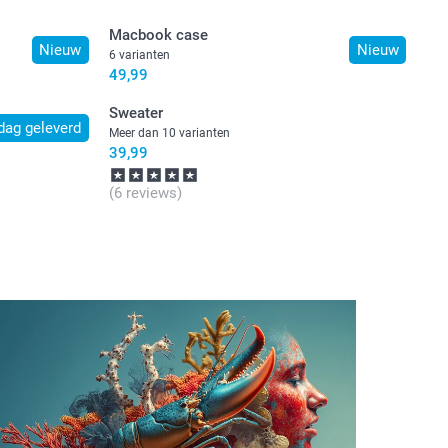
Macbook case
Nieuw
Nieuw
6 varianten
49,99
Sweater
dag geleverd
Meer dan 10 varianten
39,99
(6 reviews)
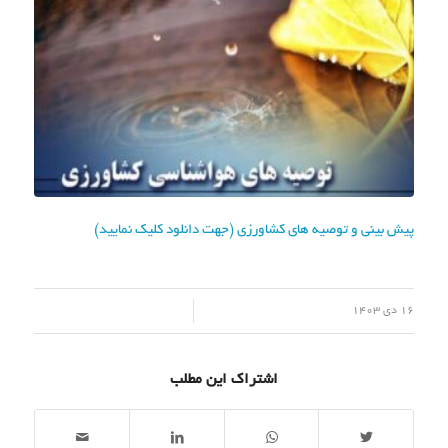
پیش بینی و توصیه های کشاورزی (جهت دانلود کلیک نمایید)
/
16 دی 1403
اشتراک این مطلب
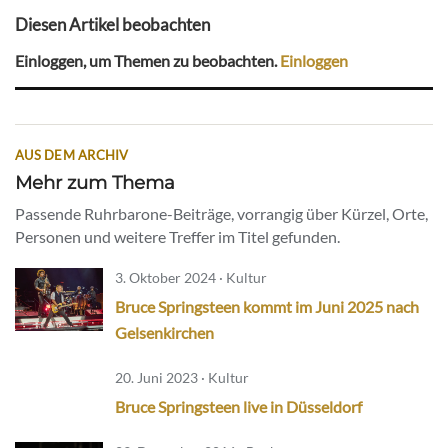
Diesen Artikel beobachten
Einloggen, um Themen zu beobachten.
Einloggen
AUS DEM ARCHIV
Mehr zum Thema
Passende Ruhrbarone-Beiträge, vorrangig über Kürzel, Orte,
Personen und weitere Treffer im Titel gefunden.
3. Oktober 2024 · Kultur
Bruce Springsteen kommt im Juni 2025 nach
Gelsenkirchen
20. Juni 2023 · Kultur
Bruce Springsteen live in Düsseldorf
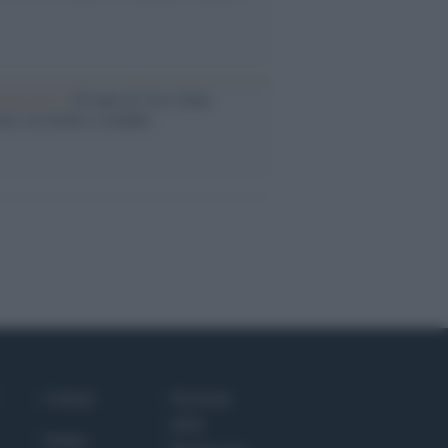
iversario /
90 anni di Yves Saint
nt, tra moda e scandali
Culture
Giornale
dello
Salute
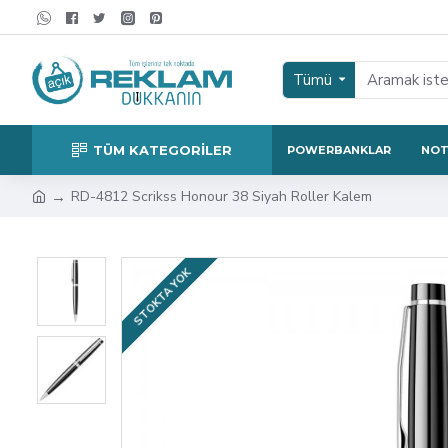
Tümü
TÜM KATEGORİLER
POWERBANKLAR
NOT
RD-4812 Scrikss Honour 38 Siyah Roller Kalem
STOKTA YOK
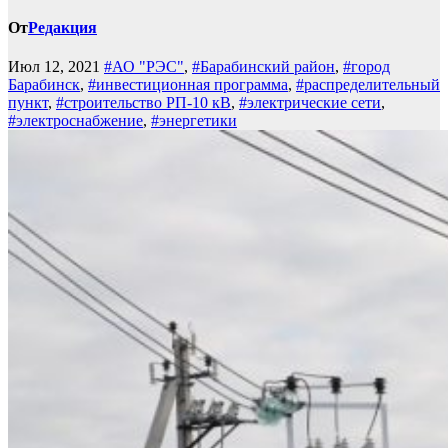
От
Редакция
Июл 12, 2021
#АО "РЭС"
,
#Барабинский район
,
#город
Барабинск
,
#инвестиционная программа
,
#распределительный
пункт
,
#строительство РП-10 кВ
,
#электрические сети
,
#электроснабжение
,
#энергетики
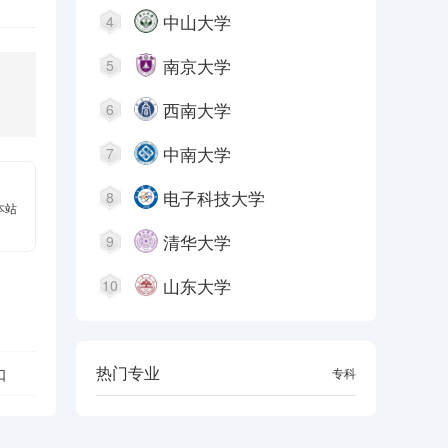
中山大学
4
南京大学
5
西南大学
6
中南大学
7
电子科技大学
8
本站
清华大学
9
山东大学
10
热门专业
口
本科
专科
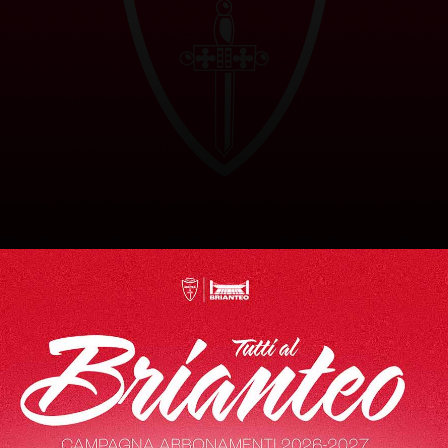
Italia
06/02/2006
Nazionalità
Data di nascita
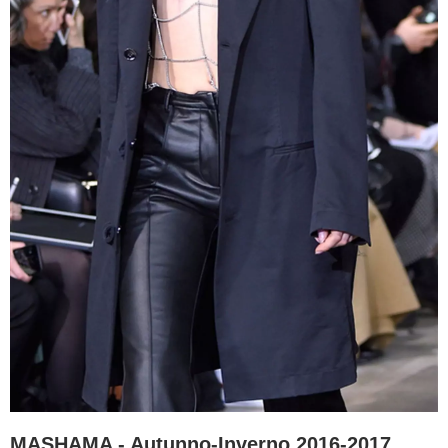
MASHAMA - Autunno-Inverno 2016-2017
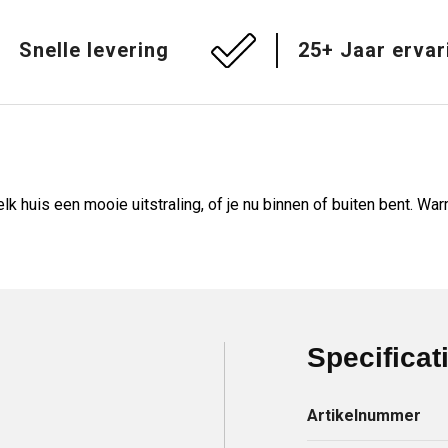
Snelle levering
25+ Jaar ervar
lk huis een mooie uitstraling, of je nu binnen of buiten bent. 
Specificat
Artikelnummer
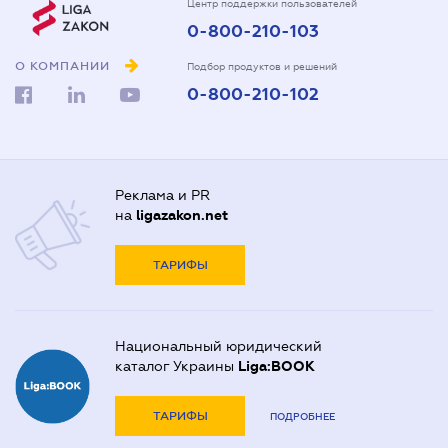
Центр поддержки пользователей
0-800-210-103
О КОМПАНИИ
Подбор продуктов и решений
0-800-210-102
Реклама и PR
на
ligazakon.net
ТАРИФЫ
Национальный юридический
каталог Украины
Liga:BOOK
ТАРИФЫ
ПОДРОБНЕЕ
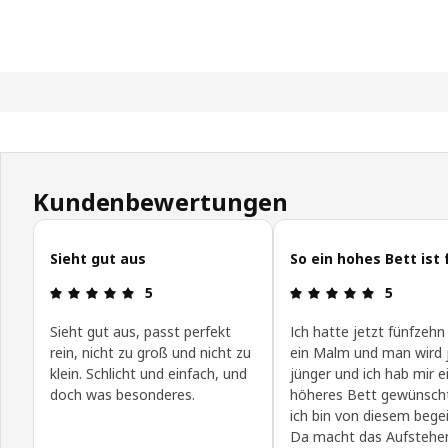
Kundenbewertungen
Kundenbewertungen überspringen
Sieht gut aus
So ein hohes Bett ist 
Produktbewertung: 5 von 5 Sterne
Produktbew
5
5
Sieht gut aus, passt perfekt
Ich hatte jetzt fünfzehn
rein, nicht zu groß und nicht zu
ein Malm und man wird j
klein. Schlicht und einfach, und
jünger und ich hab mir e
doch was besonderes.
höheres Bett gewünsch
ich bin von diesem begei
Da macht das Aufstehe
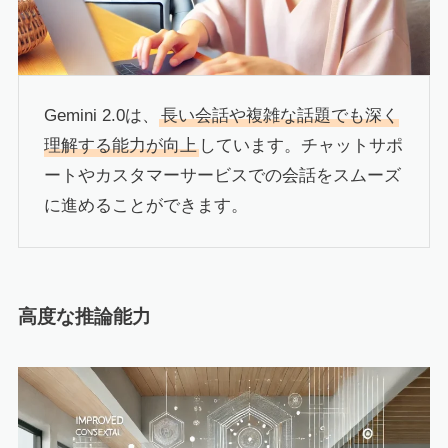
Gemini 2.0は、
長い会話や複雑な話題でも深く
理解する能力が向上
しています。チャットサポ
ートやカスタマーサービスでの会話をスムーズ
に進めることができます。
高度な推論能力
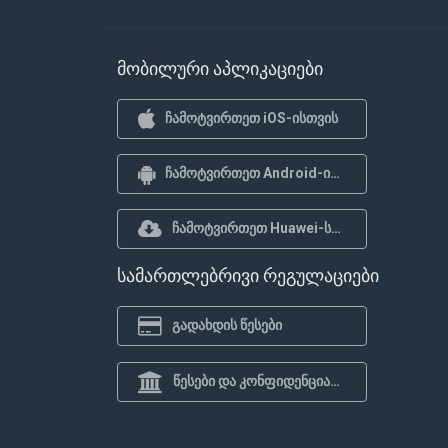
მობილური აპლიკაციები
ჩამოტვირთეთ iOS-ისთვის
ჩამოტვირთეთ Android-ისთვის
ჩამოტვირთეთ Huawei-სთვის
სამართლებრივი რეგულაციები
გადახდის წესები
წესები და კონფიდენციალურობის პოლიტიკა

________

[Exercise objective] In your copy of the listing, please omit the pictures and keep every word exact.

[Task response]
Macbook case
Nieuw
Nieuw
6 varianten
49,99
Sweater
dag geleverd
Meer dan 10 varianten
39,99
(6 reviews)
پیش بینی و توصیه های کشاورزی (جهت دانلود کلیک نمایید)
/
16 دی 1403
اشتراک این مطلب
Diesen Artikel beobachten
Einloggen, um Themen zu beobachten.
Einloggen
AUS DEM ARCHIV
Mehr zum Thema
Passende Ruhrbarone-Beiträge, vorrangig über Kürzel, Orte,
Personen und weitere Treffer im Titel gefunden.
3. Oktober 2024 · Kultur
Bruce Springsteen kommt im Juni 2025 nach
Gelsenkirchen
20. Juni 2023 · Kultur
Bruce Springsteen live in Düsseldorf
iversario /
90 anni di Yves Saint
nt, tra moda e scandali
Culture
Giornale
dello
Salute
Tümü
TÜM KATEGORİLER
POWERBANKLAR
NOT
RD-4812 Scrikss Honour 38 Siyah Roller Kalem
STOKTA YOK
От
Редакция
Июл 12, 2021
#АО "РЭС"
,
#Барабинский район
,
#город
Барабинск
,
#инвестиционная программа
,
#распределительный
пункт
,
#строительство РП-10 кВ
,
#электрические сети
,
#электроснабжение
,
#энергетики
中山大学
4
南京大学
5
西南大学
6
中南大学
7
电子科技大学
8
本站
清华大学
9
山东大学
10
热门专业
口
本科
专科
Italia
06/02/2006
Nazionalità
Data di nascita
MASHAMA - Autunno-Inverno 2016-2017
Snelle levering
25+ Jaar ervar
lk huis een mooie uitstraling, of je nu binnen of buiten bent. 
Specificat
Artikelnummer
Центр поддержки пользователей
0-800-210-103
О КОМПАНИИ
Подбор продуктов и решений
0-800-210-102
Реклама и PR
на
ligazakon.net
ТАРИФЫ
Национальный юридический
каталог Украины
Liga:BOOK
ТАРИФЫ
ПОДРОБНЕЕ
Kundenbewertungen
Kundenbewertungen überspringen
Sieht gut aus
So ein hohes Bett ist 
Produktbewertung: 5 von 5 Sterne
Produktbew
5
5
Sieht gut aus, passt perfekt
Ich hatte jetzt fünfzehn
rein, nicht zu groß und nicht zu
ein Malm und man wird j
klein. Schlicht und einfach, und
jünger und ich hab mir e
doch was besonderes.
höheres Bett gewünsch
ich bin von diesem begei
Da macht das Aufstehe
Gemini 2.0は、
長い会話や複雑な話題でも深く
理解する能力が向上
しています。チャットサポ
ートやカスタマーサービスでの会話をスムーズ
に進めることができます。
高度な推論能力
მობილური აპლიკაციები
ჩამოტვირთეთ iOS-ისთვის
ჩამოტვირთეთ Android-ისთვის
ჩამოტვირთეთ Huawei-სთვის
სამართლებრივი რეგულაციები
გადახდის წესები
წესები და კონფიდენციალურობის პოლიტიკა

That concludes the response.